■ Exercise
Set each line of the material below down word for word, from the first through the line that holds "assign index = sel;", but not the pictures.

== == ==

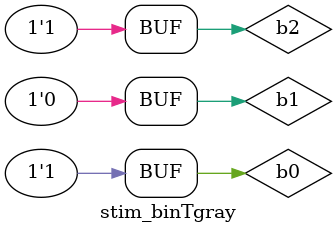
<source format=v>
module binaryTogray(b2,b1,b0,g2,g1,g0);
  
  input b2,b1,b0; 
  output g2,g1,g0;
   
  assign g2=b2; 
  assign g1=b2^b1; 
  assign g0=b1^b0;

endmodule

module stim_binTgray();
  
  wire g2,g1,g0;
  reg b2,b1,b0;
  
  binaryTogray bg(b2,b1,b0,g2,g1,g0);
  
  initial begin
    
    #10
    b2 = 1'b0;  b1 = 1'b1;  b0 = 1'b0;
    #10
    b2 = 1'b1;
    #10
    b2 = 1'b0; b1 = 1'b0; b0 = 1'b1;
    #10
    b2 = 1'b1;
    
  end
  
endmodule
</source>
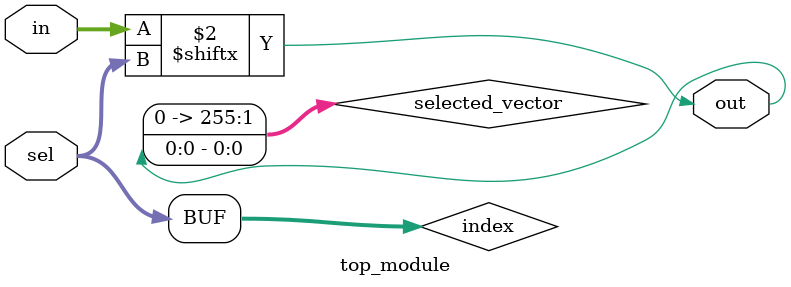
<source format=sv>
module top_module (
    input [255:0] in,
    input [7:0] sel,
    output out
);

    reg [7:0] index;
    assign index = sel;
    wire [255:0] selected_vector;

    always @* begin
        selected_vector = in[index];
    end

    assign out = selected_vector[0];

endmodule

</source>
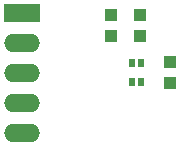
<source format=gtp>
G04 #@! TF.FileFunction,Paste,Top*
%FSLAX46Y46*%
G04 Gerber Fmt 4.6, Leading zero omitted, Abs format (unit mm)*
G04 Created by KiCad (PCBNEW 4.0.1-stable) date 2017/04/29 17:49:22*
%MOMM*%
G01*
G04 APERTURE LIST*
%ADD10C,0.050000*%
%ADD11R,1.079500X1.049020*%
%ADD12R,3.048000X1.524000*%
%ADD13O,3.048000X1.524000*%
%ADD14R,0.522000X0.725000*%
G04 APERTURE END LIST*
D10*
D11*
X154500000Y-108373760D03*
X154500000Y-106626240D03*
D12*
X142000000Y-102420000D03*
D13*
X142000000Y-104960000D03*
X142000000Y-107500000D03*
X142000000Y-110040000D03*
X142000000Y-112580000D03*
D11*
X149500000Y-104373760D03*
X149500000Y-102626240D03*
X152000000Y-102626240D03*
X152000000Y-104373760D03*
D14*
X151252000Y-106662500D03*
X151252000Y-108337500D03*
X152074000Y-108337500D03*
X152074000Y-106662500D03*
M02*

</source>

== == ==

■ Task result
<source format=v>
module binaryTogray(b2,b1,b0,g2,g1,g0);
  
  input b2,b1,b0; 
  output g2,g1,g0;
   
  assign g2=b2; 
  assign g1=b2^b1; 
  assign g0=b1^b0;

endmodule

module stim_binTgray();
  
  wire g2,g1,g0;
  reg b2,b1,b0;
  
  binaryTogray bg(b2,b1,b0,g2,g1,g0);
  
  initial begin
    
    #10
    b2 = 1'b0;  b1 = 1'b1;  b0 = 1'b0;
    #10
    b2 = 1'b1;
    #10
    b2 = 1'b0; b1 = 1'b0; b0 = 1'b1;
    #10
    b2 = 1'b1;
    
  end
  
endmodule
</source>
<source format=sv>
module top_module (
    input [255:0] in,
    input [7:0] sel,
    output out
);

    reg [7:0] index;
    assign index = sel;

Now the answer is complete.